** EXERCISE OBJECTIVE **
The line containing "2013春 2009春" marks where to begin. Write out that line and every line after it exactly, through the last line below.

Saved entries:
####

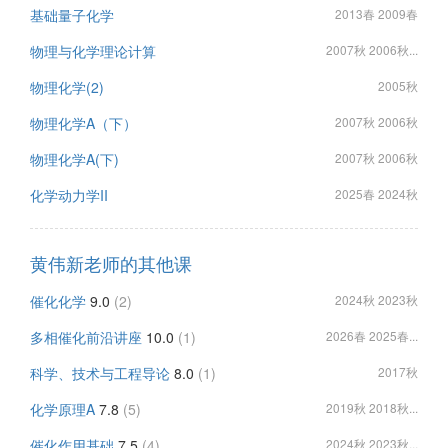
基础量子化学
2013春 2009春
物理与化学理论计算
2007秋 2006秋...
物理化学(2)
2005秋
物理化学A（下）
2007秋 2006秋
物理化学A(下)
2007秋 2006秋
化学动力学II
2025春 2024秋
黄伟新老师的其他课
催化化学
9.0
(2)
2024秋 2023秋
多相催化前沿讲座
10.0
(1)
2026春 2025春...
科学、技术与工程导论
8.0
(1)
2017秋
化学原理A
7.8
(5)
2019秋 2018秋...
催化作用基础
7.5
(4)
2024秋 2023秋...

####

** YOUR SOLUTION **
2013春 2009春
物理与化学理论计算
2007秋 2006秋...
物理化学(2)
2005秋
物理化学A（下）
2007秋 2006秋
物理化学A(下)
2007秋 2006秋
化学动力学II
2025春 2024秋
黄伟新老师的其他课
催化化学
9.0
(2)
2024秋 2023秋
多相催化前沿讲座
10.0
(1)
2026春 2025春...
科学、技术与工程导论
8.0
(1)
2017秋
化学原理A
7.8
(5)
2019秋 2018秋...
催化作用基础
7.5
(4)
2024秋 2023秋...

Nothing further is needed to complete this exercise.